If, as at present, the peoples of the individual states provide democratic legitimation through their national parliaments, limits to the extension of the European Communities´ functions and powers are then set by virtue of the democratic principle. Each of the peoples of the individual states is the starting point for the public authority relating to that people. The states need sufficiently important spheres of activity of their own in which the peoples of each can develop and articulate in a process of political will- formation which it legitimates and controls, in order to give legal expression to what- relatively homogeneously- binds the people spiritually, socially and politically together...

Economically, socially and environmentally, the member states are closely bound up with one another. The financial markets can on good grounds be expected to react most powerfully should a country make use of its constitutional right wholly or in part to forbid the application of Community law within its territory.


The constitutional Court departs even from such realism when it assumes the demand for the democratic accountability is satisfied through the merely theoretical possibility of partial withdrawal form Community law.
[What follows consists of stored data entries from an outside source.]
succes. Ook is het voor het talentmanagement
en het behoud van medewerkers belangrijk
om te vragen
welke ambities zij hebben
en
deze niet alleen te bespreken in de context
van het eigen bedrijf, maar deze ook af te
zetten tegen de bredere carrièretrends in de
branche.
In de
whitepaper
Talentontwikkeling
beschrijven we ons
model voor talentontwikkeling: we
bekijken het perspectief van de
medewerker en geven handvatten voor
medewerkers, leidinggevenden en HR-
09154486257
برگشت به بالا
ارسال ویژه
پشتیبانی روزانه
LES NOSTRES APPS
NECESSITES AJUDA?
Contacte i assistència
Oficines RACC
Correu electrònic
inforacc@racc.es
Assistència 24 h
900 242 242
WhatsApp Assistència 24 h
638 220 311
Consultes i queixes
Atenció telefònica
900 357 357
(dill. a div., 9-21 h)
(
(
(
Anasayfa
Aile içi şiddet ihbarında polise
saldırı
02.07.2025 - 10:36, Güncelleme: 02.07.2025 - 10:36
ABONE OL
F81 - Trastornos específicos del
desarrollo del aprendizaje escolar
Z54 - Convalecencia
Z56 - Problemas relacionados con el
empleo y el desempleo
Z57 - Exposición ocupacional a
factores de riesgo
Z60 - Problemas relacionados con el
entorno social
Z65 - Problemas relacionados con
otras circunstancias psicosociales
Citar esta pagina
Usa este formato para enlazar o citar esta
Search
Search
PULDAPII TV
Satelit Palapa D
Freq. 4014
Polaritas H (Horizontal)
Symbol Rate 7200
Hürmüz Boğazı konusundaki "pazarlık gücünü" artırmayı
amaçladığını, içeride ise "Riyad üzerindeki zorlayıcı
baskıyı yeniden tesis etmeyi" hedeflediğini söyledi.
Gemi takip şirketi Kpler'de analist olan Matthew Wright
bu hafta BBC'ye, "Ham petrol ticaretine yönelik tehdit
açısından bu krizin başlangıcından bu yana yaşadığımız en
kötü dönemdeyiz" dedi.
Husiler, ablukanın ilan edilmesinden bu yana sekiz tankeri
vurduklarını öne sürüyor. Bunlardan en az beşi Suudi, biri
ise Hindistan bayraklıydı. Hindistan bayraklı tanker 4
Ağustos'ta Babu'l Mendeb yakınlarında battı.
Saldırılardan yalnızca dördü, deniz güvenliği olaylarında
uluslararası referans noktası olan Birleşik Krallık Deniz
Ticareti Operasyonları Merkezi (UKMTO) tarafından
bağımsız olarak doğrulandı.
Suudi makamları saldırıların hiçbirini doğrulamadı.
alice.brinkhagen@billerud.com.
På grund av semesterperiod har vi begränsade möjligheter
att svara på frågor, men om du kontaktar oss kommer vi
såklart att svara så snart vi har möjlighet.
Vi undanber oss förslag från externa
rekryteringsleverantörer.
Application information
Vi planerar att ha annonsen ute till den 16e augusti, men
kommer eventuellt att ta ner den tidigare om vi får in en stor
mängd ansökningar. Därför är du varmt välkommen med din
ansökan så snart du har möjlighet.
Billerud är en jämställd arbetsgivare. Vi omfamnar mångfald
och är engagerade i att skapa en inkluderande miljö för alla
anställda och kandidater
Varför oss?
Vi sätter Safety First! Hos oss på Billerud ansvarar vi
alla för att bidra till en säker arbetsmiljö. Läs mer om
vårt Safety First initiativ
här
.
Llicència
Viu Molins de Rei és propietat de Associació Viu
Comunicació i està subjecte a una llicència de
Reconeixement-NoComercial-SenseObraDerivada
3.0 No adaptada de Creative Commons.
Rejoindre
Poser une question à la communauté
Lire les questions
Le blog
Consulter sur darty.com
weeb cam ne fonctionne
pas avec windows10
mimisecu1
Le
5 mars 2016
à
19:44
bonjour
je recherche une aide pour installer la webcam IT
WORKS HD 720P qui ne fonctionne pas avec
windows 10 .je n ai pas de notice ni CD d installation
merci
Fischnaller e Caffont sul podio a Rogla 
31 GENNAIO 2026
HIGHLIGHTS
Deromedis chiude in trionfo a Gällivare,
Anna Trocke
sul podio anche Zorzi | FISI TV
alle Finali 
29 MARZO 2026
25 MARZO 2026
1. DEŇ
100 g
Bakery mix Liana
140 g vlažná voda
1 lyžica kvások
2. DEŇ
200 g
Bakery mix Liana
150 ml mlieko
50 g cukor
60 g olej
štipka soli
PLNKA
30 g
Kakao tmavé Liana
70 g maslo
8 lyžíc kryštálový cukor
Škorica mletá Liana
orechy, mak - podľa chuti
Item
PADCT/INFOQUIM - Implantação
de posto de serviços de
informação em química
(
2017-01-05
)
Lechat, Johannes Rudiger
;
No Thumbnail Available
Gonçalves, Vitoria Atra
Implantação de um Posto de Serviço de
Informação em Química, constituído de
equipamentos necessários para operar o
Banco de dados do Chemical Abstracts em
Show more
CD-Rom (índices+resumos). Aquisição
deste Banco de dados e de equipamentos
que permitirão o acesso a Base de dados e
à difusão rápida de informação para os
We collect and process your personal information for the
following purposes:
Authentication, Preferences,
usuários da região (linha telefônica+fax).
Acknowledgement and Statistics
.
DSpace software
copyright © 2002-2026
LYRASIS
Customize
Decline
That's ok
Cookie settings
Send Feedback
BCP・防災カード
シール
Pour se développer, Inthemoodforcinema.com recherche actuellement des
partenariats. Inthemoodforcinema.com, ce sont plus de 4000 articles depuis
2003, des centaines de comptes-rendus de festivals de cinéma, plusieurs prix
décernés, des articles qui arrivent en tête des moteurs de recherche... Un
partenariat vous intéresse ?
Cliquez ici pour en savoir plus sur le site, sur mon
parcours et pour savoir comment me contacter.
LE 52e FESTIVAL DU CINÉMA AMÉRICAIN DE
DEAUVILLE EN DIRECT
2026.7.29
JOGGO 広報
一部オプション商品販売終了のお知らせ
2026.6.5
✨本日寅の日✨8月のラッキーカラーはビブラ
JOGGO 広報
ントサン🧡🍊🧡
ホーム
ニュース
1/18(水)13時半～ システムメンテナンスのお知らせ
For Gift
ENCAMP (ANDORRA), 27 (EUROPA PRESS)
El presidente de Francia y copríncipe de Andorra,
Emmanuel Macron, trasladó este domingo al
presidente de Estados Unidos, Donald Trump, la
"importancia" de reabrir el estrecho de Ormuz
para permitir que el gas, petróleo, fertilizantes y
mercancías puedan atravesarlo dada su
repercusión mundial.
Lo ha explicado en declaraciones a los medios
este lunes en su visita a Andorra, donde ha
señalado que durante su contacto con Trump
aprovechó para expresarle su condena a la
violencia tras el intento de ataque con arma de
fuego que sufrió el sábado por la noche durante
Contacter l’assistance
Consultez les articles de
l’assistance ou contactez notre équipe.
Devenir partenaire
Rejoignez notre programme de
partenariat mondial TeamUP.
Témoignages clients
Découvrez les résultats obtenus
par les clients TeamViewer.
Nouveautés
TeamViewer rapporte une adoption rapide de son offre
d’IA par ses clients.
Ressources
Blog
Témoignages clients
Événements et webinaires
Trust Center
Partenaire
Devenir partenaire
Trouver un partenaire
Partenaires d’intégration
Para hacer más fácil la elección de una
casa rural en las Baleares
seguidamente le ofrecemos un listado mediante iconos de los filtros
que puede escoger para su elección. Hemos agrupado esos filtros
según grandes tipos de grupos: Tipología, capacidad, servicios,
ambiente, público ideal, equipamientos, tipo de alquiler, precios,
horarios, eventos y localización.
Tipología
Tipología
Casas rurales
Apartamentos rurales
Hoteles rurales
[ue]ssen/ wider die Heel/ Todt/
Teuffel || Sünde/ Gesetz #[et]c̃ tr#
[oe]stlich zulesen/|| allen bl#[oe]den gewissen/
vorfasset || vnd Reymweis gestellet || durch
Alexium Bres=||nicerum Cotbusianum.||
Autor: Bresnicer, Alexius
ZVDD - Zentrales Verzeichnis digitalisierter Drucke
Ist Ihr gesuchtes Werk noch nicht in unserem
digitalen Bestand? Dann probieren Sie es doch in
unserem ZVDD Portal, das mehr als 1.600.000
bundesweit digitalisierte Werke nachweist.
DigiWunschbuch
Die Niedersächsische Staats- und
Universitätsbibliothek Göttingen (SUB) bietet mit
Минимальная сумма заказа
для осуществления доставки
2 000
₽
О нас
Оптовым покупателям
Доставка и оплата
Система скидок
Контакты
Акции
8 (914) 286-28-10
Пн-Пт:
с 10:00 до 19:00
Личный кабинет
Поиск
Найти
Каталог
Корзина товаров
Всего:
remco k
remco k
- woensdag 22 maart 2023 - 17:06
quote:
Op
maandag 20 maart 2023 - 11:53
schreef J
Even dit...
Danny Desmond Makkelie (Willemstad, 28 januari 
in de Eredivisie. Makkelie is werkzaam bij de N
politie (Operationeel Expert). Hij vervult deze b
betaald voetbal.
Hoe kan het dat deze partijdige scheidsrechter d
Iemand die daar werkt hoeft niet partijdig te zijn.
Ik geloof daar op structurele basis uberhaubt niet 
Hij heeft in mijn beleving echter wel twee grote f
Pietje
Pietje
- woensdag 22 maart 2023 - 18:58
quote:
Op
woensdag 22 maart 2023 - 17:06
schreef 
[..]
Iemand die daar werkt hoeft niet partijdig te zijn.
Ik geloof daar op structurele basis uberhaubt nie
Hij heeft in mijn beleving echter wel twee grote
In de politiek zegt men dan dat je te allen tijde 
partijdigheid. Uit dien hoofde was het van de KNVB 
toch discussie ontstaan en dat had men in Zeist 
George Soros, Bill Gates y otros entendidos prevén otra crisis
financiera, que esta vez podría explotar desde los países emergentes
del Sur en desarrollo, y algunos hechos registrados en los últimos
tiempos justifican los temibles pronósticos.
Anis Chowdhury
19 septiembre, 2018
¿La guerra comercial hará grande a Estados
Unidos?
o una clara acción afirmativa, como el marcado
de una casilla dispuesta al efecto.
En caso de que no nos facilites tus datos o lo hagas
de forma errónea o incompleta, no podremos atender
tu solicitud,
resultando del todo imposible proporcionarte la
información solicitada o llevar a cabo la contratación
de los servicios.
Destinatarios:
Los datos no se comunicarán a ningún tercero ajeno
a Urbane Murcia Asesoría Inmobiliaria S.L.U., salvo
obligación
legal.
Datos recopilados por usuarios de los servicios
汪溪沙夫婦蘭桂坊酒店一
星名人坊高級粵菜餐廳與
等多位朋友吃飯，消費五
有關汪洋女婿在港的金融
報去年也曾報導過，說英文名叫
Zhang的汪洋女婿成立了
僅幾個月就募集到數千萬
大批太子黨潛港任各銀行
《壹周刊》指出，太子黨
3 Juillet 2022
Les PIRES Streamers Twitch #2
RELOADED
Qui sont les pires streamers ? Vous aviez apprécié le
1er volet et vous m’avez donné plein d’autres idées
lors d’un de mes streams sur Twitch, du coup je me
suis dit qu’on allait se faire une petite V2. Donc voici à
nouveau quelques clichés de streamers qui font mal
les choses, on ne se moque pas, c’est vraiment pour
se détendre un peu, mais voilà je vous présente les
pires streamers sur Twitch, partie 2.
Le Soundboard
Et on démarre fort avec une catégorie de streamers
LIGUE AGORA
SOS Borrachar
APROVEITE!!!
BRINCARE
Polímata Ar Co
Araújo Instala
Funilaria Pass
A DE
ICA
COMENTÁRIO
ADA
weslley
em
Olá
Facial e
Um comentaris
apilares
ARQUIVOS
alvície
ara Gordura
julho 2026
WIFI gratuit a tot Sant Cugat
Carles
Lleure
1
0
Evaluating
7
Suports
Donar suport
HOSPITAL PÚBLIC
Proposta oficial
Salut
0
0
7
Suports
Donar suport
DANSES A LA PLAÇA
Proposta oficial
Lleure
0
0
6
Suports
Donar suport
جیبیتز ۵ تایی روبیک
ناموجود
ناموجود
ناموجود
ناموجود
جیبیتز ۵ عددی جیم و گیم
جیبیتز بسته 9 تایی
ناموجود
For the Court cannot adduce any example of a parliament which has ever dared defy the provisionally established suprastatal order. On no occasion and in no setting, to the best of my knowledge, has any national decision been made to close the borders of a member state to Community law.


Ch.5  Defending the democratic deficit


The EU is a multi-level political system which is characterized by relations of asymmetry not just between a suprastatal legal development and the lack of any corresponding democratic accountability, but between positive and negative integration as well. It is these two mutually reinforcing asymmetries which are conceptually central here, and which are featured in the descriptive and explanatory efforts generally accepted by jurists and political scientists.


For the federalists, symmetry is to be achieved through a democratisation of the suprastate. The confederalist is critical as well. But for him/her, balance is to be attained through the renationalisation of Community law.


It is possible to justify the ratification of the Maastricht Treaty with the claim that this treaty- notwithstanding its obviously suprastatist and asymmetrical features- accords even so with the principle of a steadfastly constituted democracy, as this demand is formulated in the Basic Law?